任务条目 1 -> 在二维矩阵搜索题解中,作者的解题思路是把二维数组当作什么来处理?
任务条目 2 -> 请打印二维矩阵搜索题解中从“- The first”起、到“3, return true.”为止(含)的原文。
任务条目 3 -> 请接着二维矩阵搜索题解的最后一句,给出其后续内容。
━━━━━ 提取文本
题目链接:Search a 2D Matrix
Write an efficient algorithm that searches for a value in an m x n matrix. This matrix has the following properties:
- Integers in each row are sorted from left to right.
- The first integer of each row is greater than the last integer of the previous row.
For example,
Consider the following matrix:
[
[1, 3, 5, 7],
[10, 11, 16, 20],
[23, 30, 34, 50]
]
Given target = 3, return true.
这道题的要求是在m*n的矩阵中查找指定元素target。而且矩阵中每行都有序,且每行的第一个元素均大于其前一行的最后一个元素。
思路就是一句话:把二维数组当成一个有序数组,直接二分搜索。
时间复杂度:O(log(m+n))
空间复杂度:O(1)
━━━━━━━━━━
━━━━━ 所示信息
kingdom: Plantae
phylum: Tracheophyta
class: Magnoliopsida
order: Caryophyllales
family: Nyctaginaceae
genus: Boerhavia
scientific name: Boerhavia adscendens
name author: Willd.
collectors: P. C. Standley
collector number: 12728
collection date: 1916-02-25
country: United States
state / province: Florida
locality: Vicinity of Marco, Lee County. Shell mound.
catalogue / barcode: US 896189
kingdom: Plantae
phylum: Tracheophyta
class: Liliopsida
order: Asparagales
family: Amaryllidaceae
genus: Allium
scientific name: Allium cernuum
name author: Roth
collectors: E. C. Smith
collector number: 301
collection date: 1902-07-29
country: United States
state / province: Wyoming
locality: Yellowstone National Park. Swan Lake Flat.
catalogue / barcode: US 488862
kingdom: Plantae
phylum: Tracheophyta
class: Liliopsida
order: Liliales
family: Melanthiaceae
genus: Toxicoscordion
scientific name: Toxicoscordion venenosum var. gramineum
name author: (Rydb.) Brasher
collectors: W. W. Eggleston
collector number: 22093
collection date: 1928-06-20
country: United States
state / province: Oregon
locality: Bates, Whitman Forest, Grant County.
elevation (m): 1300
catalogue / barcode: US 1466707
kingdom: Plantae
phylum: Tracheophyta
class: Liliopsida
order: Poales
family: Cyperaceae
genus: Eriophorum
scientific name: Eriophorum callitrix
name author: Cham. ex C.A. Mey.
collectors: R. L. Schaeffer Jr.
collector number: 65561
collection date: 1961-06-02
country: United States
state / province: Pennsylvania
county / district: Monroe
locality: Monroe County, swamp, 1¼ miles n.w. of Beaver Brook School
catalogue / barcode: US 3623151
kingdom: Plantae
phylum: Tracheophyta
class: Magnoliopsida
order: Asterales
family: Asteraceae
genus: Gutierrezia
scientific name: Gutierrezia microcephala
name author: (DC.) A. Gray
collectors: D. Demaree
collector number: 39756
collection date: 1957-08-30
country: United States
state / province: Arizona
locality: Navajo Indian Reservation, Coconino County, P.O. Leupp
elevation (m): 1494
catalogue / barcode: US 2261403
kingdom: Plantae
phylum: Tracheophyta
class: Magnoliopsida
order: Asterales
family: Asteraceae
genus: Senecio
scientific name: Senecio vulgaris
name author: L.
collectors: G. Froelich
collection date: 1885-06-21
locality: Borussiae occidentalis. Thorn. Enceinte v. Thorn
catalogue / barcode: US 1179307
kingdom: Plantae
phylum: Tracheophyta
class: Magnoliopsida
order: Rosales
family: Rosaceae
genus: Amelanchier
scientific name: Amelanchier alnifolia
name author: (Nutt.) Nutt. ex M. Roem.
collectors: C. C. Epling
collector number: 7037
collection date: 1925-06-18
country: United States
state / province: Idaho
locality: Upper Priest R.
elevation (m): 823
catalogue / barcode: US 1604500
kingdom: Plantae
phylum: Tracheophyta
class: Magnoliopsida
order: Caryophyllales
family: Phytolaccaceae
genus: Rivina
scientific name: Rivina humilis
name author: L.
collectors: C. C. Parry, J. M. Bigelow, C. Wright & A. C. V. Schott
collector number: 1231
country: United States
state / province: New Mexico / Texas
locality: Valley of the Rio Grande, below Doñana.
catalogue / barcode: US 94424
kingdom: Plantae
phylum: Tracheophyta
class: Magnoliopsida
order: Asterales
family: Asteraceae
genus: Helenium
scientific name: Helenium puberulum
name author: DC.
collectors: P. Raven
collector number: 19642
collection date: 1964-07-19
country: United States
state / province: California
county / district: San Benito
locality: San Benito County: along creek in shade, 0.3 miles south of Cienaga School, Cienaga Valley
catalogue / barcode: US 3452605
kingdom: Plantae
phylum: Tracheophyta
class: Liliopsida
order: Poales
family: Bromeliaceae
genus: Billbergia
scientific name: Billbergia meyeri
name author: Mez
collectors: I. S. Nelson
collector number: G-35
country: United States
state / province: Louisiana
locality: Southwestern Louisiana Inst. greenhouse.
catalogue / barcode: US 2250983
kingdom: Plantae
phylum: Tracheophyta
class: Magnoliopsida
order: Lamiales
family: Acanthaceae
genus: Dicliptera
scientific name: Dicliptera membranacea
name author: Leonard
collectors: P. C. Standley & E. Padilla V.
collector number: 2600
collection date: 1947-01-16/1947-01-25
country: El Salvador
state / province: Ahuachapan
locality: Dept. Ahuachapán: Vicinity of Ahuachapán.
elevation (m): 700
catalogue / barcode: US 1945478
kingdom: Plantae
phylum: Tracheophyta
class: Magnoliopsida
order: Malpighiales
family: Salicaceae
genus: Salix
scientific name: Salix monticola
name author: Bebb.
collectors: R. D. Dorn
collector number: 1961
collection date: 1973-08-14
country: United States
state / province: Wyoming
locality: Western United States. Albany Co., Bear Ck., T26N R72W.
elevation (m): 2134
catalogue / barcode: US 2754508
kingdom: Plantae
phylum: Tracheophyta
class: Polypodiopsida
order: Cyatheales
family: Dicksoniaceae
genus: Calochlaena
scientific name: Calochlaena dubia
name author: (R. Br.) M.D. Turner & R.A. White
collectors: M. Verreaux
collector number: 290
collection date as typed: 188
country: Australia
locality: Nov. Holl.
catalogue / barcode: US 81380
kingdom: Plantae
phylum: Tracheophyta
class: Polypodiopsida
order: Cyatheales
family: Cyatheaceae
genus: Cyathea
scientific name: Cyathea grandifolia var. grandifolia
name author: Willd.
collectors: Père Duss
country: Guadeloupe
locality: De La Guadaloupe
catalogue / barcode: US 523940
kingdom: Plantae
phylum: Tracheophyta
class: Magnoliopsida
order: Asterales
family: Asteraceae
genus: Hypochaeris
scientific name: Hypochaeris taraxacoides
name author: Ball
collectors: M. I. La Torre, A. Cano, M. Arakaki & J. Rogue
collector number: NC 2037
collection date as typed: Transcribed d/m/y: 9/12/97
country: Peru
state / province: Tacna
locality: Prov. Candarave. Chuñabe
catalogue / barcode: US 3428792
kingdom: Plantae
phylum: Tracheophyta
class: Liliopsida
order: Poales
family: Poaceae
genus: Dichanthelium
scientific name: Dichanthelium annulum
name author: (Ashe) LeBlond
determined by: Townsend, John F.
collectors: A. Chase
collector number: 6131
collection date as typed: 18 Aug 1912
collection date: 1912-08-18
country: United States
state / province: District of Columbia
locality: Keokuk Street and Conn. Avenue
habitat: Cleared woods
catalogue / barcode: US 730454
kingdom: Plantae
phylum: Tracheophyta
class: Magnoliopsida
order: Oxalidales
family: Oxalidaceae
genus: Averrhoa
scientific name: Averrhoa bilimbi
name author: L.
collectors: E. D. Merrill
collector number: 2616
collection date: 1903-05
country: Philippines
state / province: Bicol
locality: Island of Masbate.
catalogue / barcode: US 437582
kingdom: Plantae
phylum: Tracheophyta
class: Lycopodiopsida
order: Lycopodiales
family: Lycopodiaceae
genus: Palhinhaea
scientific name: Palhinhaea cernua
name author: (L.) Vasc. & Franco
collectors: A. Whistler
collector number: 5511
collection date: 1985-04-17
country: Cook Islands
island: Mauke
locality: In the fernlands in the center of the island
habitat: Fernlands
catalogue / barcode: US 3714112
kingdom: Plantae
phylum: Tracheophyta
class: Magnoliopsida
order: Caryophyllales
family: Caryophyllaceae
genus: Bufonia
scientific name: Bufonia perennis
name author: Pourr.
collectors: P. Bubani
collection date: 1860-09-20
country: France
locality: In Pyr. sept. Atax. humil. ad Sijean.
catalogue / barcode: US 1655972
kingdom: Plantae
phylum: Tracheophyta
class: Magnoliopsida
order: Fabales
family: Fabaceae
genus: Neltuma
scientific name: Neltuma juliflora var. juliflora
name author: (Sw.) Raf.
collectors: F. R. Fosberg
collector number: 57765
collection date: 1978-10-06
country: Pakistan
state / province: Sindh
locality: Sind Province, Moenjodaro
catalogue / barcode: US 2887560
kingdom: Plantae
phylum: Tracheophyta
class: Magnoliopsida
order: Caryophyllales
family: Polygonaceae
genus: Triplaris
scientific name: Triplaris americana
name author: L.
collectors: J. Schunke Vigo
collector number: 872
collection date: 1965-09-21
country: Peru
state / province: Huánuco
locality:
━━━━━━━━━━
练习答案 1 -> 当作一个有序数组,直接进行二分搜索。

练习答案 2 ->
- The first integer of each row is greater than the last integer of the previous row.
For example,
Consider the following matrix:
[
[1, 3, 5, 7],
[10, 11, 16, 20],
[23, 30, 34, 50]
]
Given target = 3, return true.

练习答案 3 ->
1 class Solution
2 {
3 public:
4 bool searchMatrix(vector<vector<int> > &matrix, int target)
5 {
6 int m = matrix.size(), n = matrix[0].size();
7
8 int l = 0, r = m * n - 1;
9 while(l <= r)
10 {
11 int mid = (l + r) / 2;
12 if(matrix[mid / n][mid % n] == target)
13 return true;
14 else if(matrix[mid / n][mid % n] > target)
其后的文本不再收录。